Written instruction:
Please copy every one of the following records line by line, keeping each character unchanged.

Task data:
▽
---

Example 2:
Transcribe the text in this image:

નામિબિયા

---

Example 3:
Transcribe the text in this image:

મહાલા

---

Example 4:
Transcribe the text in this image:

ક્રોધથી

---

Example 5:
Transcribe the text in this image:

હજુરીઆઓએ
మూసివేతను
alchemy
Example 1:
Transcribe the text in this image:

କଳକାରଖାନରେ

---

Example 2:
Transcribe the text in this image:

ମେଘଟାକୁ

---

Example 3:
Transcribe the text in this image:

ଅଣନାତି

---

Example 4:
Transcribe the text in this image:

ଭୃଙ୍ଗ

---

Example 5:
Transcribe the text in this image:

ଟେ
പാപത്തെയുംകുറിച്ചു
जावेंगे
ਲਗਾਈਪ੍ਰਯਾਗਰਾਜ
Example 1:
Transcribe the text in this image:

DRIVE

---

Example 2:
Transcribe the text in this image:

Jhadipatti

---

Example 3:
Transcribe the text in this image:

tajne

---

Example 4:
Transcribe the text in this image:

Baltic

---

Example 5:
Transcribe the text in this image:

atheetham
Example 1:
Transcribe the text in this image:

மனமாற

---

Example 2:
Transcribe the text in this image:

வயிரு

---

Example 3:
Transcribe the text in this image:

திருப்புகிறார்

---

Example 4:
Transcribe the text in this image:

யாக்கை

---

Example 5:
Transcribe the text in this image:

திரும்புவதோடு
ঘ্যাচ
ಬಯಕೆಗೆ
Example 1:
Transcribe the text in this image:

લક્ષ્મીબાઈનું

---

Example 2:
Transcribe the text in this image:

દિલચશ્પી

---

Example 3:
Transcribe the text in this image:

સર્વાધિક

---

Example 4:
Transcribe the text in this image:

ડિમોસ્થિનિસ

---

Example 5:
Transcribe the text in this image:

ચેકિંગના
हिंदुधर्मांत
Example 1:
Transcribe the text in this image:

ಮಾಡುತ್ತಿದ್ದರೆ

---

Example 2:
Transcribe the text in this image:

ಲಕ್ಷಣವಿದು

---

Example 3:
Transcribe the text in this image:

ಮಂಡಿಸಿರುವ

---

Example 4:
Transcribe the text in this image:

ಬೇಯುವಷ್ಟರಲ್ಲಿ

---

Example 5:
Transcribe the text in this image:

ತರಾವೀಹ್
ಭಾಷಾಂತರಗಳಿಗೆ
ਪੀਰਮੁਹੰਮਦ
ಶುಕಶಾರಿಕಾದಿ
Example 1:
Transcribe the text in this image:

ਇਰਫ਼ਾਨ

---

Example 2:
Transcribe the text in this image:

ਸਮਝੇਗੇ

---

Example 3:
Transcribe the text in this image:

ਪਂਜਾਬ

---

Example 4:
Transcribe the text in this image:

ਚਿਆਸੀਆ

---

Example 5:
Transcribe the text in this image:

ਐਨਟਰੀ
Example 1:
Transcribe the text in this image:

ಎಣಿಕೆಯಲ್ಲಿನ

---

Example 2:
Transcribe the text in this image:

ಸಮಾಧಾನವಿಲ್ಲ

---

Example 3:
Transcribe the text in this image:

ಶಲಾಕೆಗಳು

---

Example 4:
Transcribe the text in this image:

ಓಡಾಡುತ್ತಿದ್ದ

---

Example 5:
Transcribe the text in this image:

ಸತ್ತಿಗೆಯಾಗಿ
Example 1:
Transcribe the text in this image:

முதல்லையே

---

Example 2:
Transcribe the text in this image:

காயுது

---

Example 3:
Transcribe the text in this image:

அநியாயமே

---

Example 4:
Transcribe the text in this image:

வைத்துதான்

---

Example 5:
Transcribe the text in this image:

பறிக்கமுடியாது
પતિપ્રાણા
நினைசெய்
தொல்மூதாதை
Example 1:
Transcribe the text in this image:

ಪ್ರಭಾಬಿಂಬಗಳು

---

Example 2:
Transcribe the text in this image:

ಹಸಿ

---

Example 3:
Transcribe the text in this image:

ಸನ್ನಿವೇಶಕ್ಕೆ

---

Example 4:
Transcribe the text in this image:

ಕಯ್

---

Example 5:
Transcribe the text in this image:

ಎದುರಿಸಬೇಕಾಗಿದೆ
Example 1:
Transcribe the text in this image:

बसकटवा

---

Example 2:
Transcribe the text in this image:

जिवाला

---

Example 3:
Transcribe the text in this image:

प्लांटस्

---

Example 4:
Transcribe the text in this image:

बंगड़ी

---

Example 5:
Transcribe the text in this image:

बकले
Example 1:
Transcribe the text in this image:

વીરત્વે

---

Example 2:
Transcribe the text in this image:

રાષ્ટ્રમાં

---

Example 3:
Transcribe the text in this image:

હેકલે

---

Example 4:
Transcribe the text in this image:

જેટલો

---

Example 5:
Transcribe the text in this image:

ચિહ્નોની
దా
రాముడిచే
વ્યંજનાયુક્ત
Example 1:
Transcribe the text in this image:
△
Result:
---

Example 2:
Transcribe the text in this image:

નામિબિયા

---

Example 3:
Transcribe the text in this image:

મહાલા

---

Example 4:
Transcribe the text in this image:

ક્રોધથી

---

Example 5:
Transcribe the text in this image:

હજુરીઆઓએ
మూసివేతను
alchemy
Example 1:
Transcribe the text in this image:

କଳକାରଖାନରେ

---

Example 2:
Transcribe the text in this image:

ମେଘଟାକୁ

---

Example 3:
Transcribe the text in this image:

ଅଣନାତି

---

Example 4:
Transcribe the text in this image:

ଭୃଙ୍ଗ

---

Example 5:
Transcribe the text in this image:

ଟେ
പാപത്തെയുംകുറിച്ചു
जावेंगे
ਲਗਾਈਪ੍ਰਯਾਗਰਾਜ
Example 1:
Transcribe the text in this image:

DRIVE

---

Example 2:
Transcribe the text in this image:

Jhadipatti

---

Example 3:
Transcribe the text in this image:

tajne

---

Example 4:
Transcribe the text in this image:

Baltic

---

Example 5:
Transcribe the text in this image:

atheetham
Example 1:
Transcribe the text in this image:

மனமாற

---

Example 2:
Transcribe the text in this image:

வயிரு

---

Example 3:
Transcribe the text in this image:

திருப்புகிறார்

---

Example 4:
Transcribe the text in this image:

யாக்கை

---

Example 5:
Transcribe the text in this image:

திரும்புவதோடு
ঘ্যাচ
ಬಯಕೆಗೆ
Example 1:
Transcribe the text in this image:

લક્ષ્મીબાઈનું

---

Example 2:
Transcribe the text in this image:

દિલચશ્પી

---

Example 3:
Transcribe the text in this image:

સર્વાધિક

---

Example 4:
Transcribe the text in this image:

ડિમોસ્થિનિસ

---

Example 5:
Transcribe the text in this image:

ચેકિંગના
हिंदुधर्मांत
Example 1:
Transcribe the text in this image:

ಮಾಡುತ್ತಿದ್ದರೆ

---

Example 2:
Transcribe the text in this image:

ಲಕ್ಷಣವಿದು

---

Example 3:
Transcribe the text in this image:

ಮಂಡಿಸಿರುವ

---

Example 4:
Transcribe the text in this image:

ಬೇಯುವಷ್ಟರಲ್ಲಿ

---

Example 5:
Transcribe the text in this image:

ತರಾವೀಹ್
ಭಾಷಾಂತರಗಳಿಗೆ
ਪੀਰਮੁਹੰਮਦ
ಶುಕಶಾರಿಕಾದಿ
Example 1:
Transcribe the text in this image:

ਇਰਫ਼ਾਨ

---

Example 2:
Transcribe the text in this image:

ਸਮਝੇਗੇ

---

Example 3:
Transcribe the text in this image:

ਪਂਜਾਬ

---

Example 4:
Transcribe the text in this image:

ਚਿਆਸੀਆ

---

Example 5:
Transcribe the text in this image:

ਐਨਟਰੀ
Example 1:
Transcribe the text in this image:

ಎಣಿಕೆಯಲ್ಲಿನ

---

Example 2:
Transcribe the text in this image:

ಸಮಾಧಾನವಿಲ್ಲ

---

Example 3:
Transcribe the text in this image:

ಶಲಾಕೆಗಳು

---

Example 4:
Transcribe the text in this image:

ಓಡಾಡುತ್ತಿದ್ದ

---

Example 5:
Transcribe the text in this image:

ಸತ್ತಿಗೆಯಾಗಿ
Example 1:
Transcribe the text in this image:

முதல்லையே

---

Example 2:
Transcribe the text in this image:

காயுது

---

Example 3:
Transcribe the text in this image:

அநியாயமே

---

Example 4:
Transcribe the text in this image:

வைத்துதான்

---

Example 5:
Transcribe the text in this image:

பறிக்கமுடியாது
પતિપ્રાણા
நினைசெய்
தொல்மூதாதை
Example 1:
Transcribe the text in this image:

ಪ್ರಭಾಬಿಂಬಗಳು

---

Example 2:
Transcribe the text in this image:

ಹಸಿ

---

Example 3:
Transcribe the text in this image:

ಸನ್ನಿವೇಶಕ್ಕೆ

---

Example 4:
Transcribe the text in this image:

ಕಯ್

---

Example 5:
Transcribe the text in this image:

ಎದುರಿಸಬೇಕಾಗಿದೆ
Example 1:
Transcribe the text in this image:

बसकटवा

---

Example 2:
Transcribe the text in this image:

जिवाला

---

Example 3:
Transcribe the text in this image:

प्लांटस्

---

Example 4:
Transcribe the text in this image:

बंगड़ी

---

Example 5:
Transcribe the text in this image:

बकले
Example 1:
Transcribe the text in this image:

વીરત્વે

---

Example 2:
Transcribe the text in this image:

રાષ્ટ્રમાં

---

Example 3:
Transcribe the text in this image:

હેકલે

---

Example 4:
Transcribe the text in this image:

જેટલો

---

Example 5:
Transcribe the text in this image:

ચિહ્નોની
దా
రాముడిచే
વ્યંજનાયુક્ત
Example 1:
Transcribe the text in this image:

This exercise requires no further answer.